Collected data
· · · · · · ·
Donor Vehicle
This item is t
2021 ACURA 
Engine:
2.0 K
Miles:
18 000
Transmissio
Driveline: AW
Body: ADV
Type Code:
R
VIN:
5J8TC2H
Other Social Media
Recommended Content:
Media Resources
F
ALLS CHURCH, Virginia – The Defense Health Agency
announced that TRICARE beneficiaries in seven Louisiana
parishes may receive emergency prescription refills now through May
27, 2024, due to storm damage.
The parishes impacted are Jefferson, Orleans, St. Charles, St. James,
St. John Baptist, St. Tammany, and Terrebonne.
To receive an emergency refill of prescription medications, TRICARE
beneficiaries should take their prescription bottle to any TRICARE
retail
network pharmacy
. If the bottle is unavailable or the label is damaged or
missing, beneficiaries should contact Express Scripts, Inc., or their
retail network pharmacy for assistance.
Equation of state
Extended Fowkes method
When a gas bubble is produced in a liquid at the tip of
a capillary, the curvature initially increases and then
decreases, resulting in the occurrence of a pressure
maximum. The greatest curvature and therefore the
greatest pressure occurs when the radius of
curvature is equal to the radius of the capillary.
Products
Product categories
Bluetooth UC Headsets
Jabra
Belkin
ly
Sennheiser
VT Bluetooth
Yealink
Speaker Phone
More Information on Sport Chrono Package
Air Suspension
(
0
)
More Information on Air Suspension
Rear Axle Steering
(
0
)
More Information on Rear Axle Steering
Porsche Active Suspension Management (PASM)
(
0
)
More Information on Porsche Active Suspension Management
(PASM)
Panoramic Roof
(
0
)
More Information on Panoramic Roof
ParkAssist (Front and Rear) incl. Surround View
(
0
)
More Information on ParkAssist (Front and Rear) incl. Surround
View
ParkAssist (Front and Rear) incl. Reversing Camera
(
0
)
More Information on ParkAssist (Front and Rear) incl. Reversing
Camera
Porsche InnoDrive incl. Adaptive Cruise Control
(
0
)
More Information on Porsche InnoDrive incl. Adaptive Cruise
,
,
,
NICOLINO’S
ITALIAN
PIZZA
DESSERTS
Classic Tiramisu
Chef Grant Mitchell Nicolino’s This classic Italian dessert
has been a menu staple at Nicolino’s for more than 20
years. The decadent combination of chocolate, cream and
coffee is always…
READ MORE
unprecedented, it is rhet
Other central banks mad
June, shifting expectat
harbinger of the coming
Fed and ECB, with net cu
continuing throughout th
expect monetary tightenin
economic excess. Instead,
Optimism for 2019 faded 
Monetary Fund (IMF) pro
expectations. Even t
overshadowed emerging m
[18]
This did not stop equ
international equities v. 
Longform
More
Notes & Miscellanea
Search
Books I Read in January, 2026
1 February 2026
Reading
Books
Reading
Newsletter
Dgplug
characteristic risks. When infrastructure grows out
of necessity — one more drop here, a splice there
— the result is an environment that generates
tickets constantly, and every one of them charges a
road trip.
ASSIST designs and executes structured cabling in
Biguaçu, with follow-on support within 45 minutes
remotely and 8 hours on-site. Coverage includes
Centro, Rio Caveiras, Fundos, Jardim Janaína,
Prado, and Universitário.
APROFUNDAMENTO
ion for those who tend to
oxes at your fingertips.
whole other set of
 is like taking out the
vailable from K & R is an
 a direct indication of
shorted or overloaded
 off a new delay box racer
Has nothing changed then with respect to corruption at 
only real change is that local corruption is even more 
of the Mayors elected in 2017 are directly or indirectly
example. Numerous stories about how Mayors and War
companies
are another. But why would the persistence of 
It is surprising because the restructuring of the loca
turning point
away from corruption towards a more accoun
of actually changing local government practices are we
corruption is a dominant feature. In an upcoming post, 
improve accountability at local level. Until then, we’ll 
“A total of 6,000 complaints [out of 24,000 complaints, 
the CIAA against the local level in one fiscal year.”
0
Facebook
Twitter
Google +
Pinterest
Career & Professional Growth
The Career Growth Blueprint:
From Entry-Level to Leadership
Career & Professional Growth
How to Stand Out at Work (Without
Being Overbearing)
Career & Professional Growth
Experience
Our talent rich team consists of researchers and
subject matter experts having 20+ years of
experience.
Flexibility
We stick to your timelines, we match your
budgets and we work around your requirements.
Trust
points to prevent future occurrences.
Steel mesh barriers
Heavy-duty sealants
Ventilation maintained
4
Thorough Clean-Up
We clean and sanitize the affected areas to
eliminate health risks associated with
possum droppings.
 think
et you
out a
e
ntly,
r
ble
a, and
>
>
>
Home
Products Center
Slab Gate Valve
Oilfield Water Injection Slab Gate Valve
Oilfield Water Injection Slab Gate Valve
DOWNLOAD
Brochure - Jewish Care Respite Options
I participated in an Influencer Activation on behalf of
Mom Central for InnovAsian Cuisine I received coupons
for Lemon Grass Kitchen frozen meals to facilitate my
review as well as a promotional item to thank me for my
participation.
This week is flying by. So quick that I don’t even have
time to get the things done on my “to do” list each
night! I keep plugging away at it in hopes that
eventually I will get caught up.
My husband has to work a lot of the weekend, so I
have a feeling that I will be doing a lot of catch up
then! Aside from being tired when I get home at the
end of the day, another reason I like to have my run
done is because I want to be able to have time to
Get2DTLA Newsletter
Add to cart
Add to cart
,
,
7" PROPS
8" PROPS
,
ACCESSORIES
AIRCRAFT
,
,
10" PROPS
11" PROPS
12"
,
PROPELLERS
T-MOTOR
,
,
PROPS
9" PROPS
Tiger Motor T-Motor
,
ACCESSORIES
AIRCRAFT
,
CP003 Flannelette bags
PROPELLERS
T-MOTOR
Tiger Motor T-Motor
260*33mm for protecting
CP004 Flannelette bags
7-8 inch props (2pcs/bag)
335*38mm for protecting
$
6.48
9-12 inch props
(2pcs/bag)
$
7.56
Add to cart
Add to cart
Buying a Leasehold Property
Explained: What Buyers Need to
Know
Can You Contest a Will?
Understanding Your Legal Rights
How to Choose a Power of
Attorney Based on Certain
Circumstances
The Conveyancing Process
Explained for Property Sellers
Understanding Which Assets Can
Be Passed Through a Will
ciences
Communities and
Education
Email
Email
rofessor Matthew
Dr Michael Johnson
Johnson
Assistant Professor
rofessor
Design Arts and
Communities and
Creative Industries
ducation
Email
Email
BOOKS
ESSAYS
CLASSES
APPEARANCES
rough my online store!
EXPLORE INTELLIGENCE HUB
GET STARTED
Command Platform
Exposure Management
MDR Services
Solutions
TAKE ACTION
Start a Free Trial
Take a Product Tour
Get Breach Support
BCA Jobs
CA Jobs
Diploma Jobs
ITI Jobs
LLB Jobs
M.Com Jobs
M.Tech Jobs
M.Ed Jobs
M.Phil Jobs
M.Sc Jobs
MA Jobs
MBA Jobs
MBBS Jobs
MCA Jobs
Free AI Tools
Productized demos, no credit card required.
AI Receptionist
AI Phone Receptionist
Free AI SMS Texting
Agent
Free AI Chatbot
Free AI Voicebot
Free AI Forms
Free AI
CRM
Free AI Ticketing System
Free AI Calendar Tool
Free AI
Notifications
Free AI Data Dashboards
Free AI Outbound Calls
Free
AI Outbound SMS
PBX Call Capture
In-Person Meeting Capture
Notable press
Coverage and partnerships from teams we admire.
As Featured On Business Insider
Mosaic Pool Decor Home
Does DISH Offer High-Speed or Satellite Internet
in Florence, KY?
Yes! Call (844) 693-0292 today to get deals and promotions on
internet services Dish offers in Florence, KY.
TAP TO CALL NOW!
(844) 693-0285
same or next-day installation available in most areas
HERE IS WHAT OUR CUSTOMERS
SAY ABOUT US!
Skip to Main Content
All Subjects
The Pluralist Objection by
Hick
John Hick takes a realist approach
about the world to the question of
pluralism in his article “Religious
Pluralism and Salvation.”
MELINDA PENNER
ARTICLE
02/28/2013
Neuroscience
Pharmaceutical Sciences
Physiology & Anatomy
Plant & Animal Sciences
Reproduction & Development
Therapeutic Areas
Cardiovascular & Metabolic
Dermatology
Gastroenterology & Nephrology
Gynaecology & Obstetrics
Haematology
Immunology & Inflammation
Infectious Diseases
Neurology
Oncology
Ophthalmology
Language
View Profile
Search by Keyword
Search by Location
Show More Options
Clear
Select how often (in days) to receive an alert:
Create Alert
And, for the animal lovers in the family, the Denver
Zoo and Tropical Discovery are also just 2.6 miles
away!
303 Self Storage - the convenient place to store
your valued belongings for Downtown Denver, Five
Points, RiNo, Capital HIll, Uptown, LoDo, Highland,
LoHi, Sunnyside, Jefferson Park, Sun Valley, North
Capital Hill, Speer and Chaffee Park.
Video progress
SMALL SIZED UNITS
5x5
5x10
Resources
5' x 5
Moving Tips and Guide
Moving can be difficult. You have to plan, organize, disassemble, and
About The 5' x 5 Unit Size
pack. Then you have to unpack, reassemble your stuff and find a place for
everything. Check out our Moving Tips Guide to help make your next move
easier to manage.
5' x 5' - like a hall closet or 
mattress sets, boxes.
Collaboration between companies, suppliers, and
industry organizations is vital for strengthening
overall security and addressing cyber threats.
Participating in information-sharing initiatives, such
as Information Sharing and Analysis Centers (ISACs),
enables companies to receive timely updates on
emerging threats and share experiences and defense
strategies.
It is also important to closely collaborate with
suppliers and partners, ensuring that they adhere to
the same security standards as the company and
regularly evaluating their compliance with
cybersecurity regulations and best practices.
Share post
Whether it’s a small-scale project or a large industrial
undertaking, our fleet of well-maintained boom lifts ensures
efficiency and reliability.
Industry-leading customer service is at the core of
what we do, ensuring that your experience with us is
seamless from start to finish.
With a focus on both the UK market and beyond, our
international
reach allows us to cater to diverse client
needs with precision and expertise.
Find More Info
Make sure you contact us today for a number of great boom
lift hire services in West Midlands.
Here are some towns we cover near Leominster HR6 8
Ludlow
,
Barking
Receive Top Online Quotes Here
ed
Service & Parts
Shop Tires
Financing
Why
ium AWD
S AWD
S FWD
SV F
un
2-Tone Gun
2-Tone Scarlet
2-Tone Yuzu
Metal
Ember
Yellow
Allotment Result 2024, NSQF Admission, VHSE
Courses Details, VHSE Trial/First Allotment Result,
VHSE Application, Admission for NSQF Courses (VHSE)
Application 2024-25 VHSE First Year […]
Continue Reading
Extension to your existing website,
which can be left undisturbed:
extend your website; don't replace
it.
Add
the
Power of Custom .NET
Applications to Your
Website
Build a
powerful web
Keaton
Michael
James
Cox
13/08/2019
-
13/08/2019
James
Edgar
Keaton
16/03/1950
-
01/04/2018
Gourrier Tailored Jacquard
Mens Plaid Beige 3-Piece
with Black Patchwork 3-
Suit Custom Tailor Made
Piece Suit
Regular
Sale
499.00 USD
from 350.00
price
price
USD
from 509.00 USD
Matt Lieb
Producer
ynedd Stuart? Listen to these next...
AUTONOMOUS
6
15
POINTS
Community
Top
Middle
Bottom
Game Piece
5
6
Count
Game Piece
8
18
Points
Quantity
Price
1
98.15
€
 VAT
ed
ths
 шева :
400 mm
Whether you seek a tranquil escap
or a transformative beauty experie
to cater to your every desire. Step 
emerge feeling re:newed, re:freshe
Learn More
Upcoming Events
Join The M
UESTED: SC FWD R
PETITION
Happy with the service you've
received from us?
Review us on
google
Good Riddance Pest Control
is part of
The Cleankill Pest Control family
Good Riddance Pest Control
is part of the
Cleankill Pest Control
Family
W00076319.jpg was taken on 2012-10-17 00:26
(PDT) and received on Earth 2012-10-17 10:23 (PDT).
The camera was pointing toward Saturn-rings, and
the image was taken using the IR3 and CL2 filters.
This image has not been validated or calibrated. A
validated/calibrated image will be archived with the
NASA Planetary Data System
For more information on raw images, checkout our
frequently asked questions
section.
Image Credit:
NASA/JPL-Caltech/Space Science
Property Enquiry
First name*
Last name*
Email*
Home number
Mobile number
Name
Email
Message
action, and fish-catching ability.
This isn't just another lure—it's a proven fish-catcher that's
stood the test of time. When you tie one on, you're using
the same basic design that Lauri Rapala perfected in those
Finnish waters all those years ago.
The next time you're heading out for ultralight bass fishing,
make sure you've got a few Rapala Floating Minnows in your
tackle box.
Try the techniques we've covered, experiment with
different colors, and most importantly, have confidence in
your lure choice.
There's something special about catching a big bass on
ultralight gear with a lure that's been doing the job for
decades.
· · · · · · ·
> _Activity_:
Filter the preceding entries down to the lines with "companies".

> _The completed task_:
companies
Collaboration between companies, suppliers, and
enables companies to receive timely updates on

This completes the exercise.